Dossier de la revue Éducation des adultes et développement « Communautés »

11 nov 2014

Dossier de la revue Éducation des adultes et développement « Communautés »

Éditorial de Johanni Larjanko, rédacteur en chef

Récemment, j’ai assisté à une conférence intéressante. Le paléoanthropologue Chris Stringer parlait de l’origine de l’homme et expliquait comment nous venons tous d’Afrique et pourquoi nous sommes les seuls humains à avoir survécu. Alors qu’il s’interrogeait sur les raisons pour lesquels l’homo sapiens a survécu et pourquoi l’homme de Neandertal, l’homo erectus, l’homo heidelbergensis et l’homo floriensis ont disparu, il a fait une déclaration inattendue : l’une des raisons de notre survie pourrait résider dans nos compétences sociales. Pour autant que l’on puisse en juger, l’homo sapiens a toujours été une créature très sociale, ce qui nous a procuré des avantages étant donné que le groupe est plus fort et plus résistant que l’individu. Génial, me suis-je dit. C’est peut-être quand la  communauté s’est arrangée pour partager des expériences qu’elle a survécu. Ce qui était vrai alors l’est encore aujourd’hui. C’est peut-être même passé dans nos gènes entre-temps. Chris Stringer a recueilli tout son enchaînement d’idées sur la question dans l’ouvrage intitulé Survivants : Pourquoi nous sommes les seuls humains sur terre.

Si nous faisons essentiellement partie d’un groupe, quels en sont les effets sur notre façon d’apprendre, le lieu où nous apprenons et la raison pour laquelle nous nous instruisons ? Apprenons-nous pour améliorer nos conditions de vie ou pour accroître le pouvoir collectif de la communauté dont nous faisons partie ?

Dans ce numéro, nous nous penchons sur différentes communautés apprenantes dans le monde. L’apprentissage communautaire constitue la base d’une bonne partie de l’éducation des adultes. Comme l’indique Alfonso Torres à la page 4, les éducateurs d’adultes usent parfois du mot « communauté » comme d’un slogan – un peu comme le concept de l’apprentissage tout au long de la vie a commencé à perdre de sa signification pour avoir tant été galvaudé. Nous avons voulu approfondir la question en allant au-delà des expressions passe-partout. Très vite, une question s’est posée.

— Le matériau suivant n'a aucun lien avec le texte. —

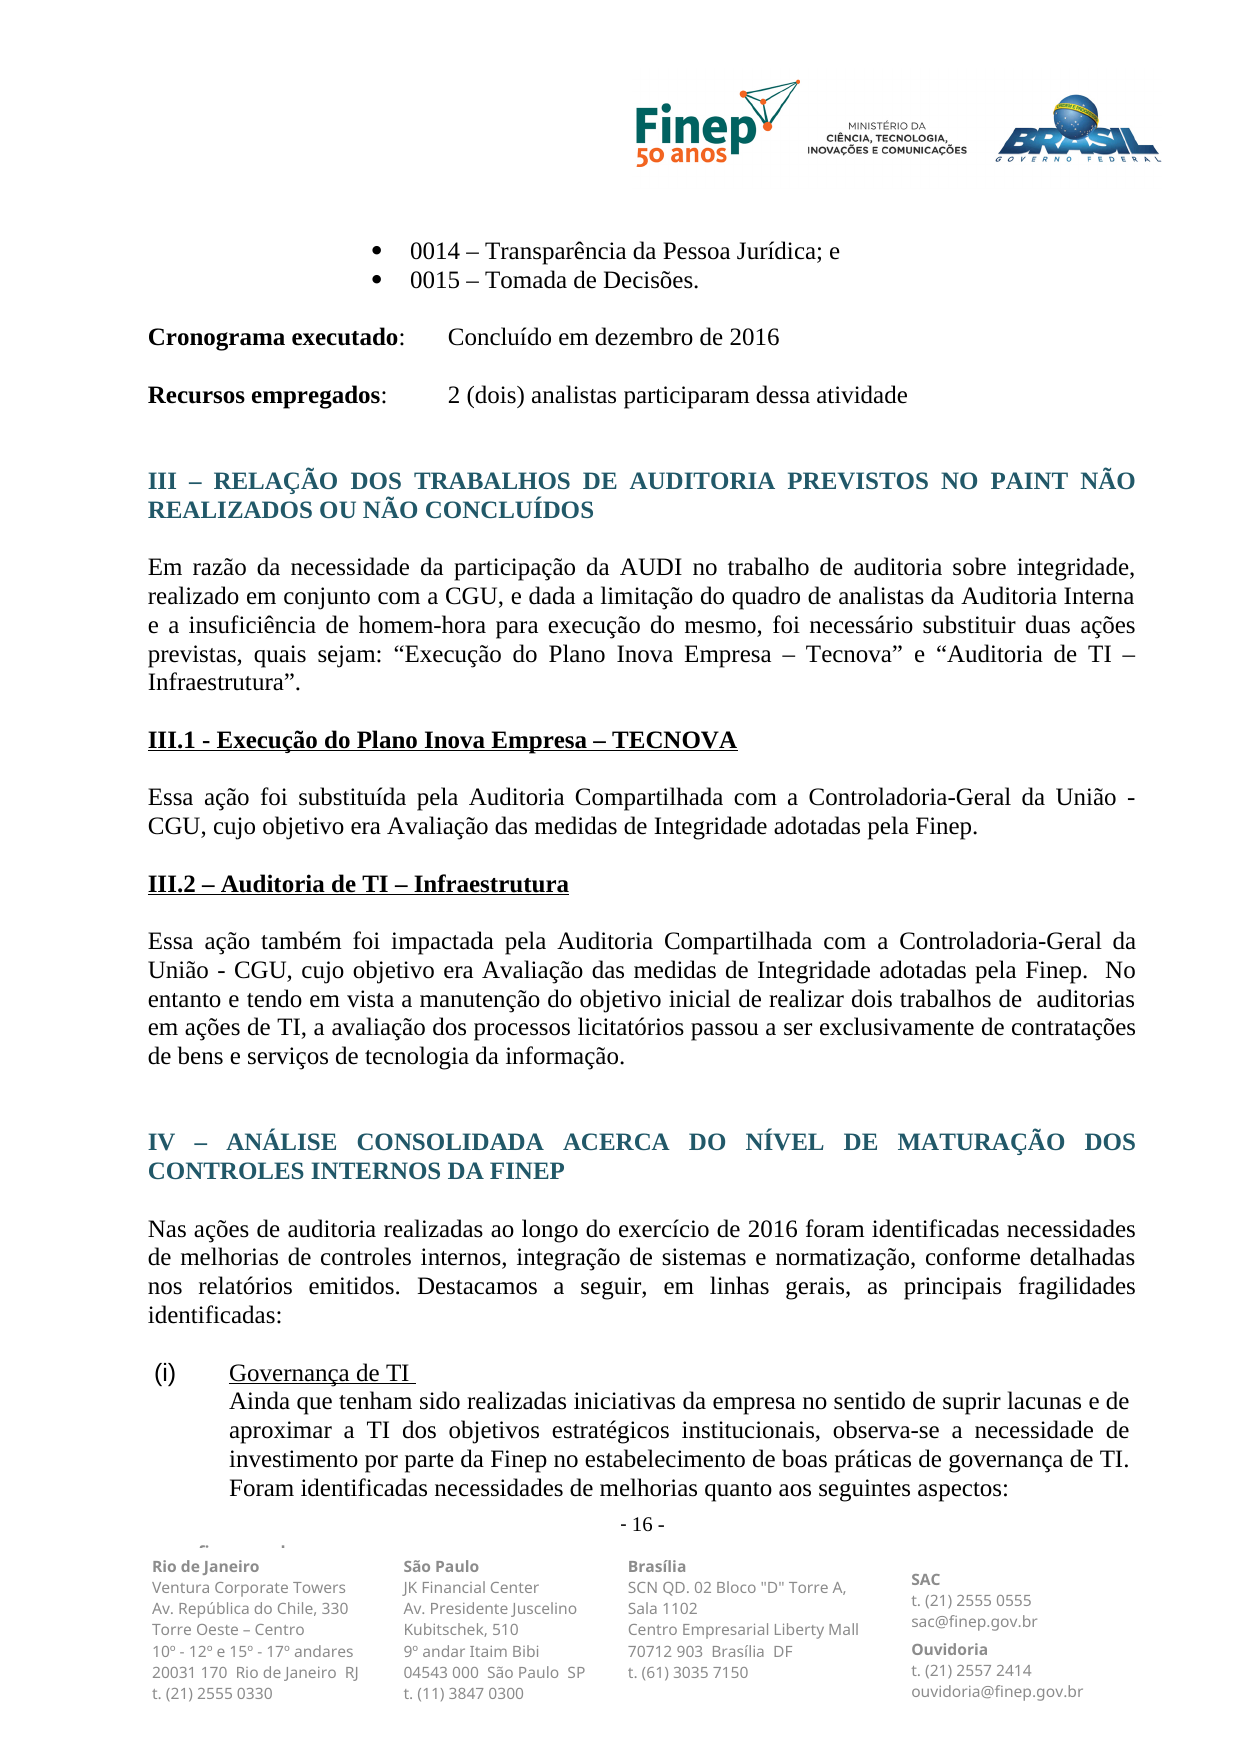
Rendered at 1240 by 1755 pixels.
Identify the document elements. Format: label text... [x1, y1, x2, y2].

list Em razão da necessidade da participação da AUDI no trabalho de auditoria sobre integridade, realizado em conjunto com a CGU, e dada a limitação do quadro de analistas da Auditoria Interna e a insuficiência de homem-hora para execução do mesmo, foi necessário substituir duas ações previstas, quais sejam: “Execução do Plano Inova Empresa – Tecnova” e “Auditoria de TI – Infraestrutura”. [148, 552, 1137, 696]
text IV – ANÁLISE CONSOLIDADA ACERCA DO NÍVEL DE MATURAÇÃO DOS CONTROLES INTERNOS DA FINEP [148, 1127, 1137, 1185]
text Nas ações de auditoria realizadas ao longo do exercício de 2016 foram identificadas necessidades de melhorias de controles internos, integração de sistemas e normatização, conforme detalhadas nos relatórios emitidos. Destacamos a seguir, em linhas gerais, as principais fragilidades identificadas: [148, 1214, 1137, 1329]
list 0015 – Tomada de Decisões. [372, 265, 1137, 294]
text III.1 - Execução do Plano Inova Empresa – TECNOVA [148, 725, 1137, 754]
text Cronograma executado: Concluído em dezembro de 2016 [148, 322, 1137, 351]
list Governança de TI [154, 1357, 1131, 1386]
text Ainda que tenham sido realizadas iniciativas da empresa no sentido de suprir lacunas e de aproximar a TI dos objetivos estratégicos institucionais, observa-se a necessidade de investimento por parte da Finep no estabelecimento de boas práticas de governança de TI. Foram identificadas necessidades de melhorias quanto aos seguintes aspectos: [229, 1386, 1131, 1501]
text Essa ação também foi impactada pela Auditoria Compartilhada com a Controladoria-Geral da União - CGU, cujo objetivo era Avaliação das medidas de Integridade adotadas pela Finep. No entanto e tendo em vista a manutenção do objetivo inicial de realizar dois trabalhos de auditorias em ações de TI, a avaliação dos processos licitatórios passou a ser exclusivamente de contratações de bens e serviços de tecnologia da informação. [148, 926, 1137, 1070]
text Essa ação foi substituída pela Auditoria Compartilhada com a Controladoria-Geral da União - CGU, cujo objetivo era Avaliação das medidas de Integridade adotadas pela Finep. [148, 782, 1137, 840]
text III – RELAÇÃO DOS TRABALHOS DE AUDITORIA PREVISTOS NO PAINT NÃO REALIZADOS OU NÃO CONCLUÍDOS [148, 466, 1137, 524]
text Recursos empregados: 2 (dois) analistas participaram dessa atividade [148, 380, 1137, 409]
text III.2 – Auditoria de TI – Infraestrutura [148, 869, 1137, 897]
list 0014 – Transparência da Pessoa Jurídica; e [372, 236, 1137, 265]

De quelles communautés est-il question ? Nous avons trouvé beaucoup de communautés se consacrant à l’éducation des adultes, entre autres des communautés indigènes, migrantes, rurales, urbaines, en ligne, de réfugiés, sexuelles, professionnelles et engagées par l’action au profit de différentes causes. Plus nous en avons cherché et plus nous en avons trouvé. Aussi avons-nous fait un tri pour vous donner une idée des nombreuses saveurs de l’apprentissage communautaire dans le monde.

Les limites qui séparent ces communautés sont floues sans aucun doute du fait que nous appartenons tous d’ordinaire à plusieurs groupes à la fois. Identifier ce qui les sépare et ce qui les fait se ressembler est une des expériences majeures que nous avons retirées de la réalisation de ce numéro. Ce tour du monde en quête de concepts d’apprentissage a été un voyage passionnant. La faculté de l’être  humain à s’adapter et son insatiable soif d’apprendre ont constitué le fil rouge de tous nos articles. En tant qu’humains, non seulement nous sommes des créatures sociales, mais aussi des êtres débordant de curiosité.

Avant, je pensais que nous étions tous fondamentalement seuls – même au sein de groupes. À présent, je vois les choses différemment : être vu par les autres, accepté par eux, ressentir un moment partagé, c’est peut-être ce qui caractérise profondément l’être humain.

C’est vrai qu’au Groenland, il n’y a pas de prisons. Il y existe bien pire punition : lorsqu’un membre de la communauté inuite traditionnelle commet un crime, il est tout simplement banni. La nature fait le reste.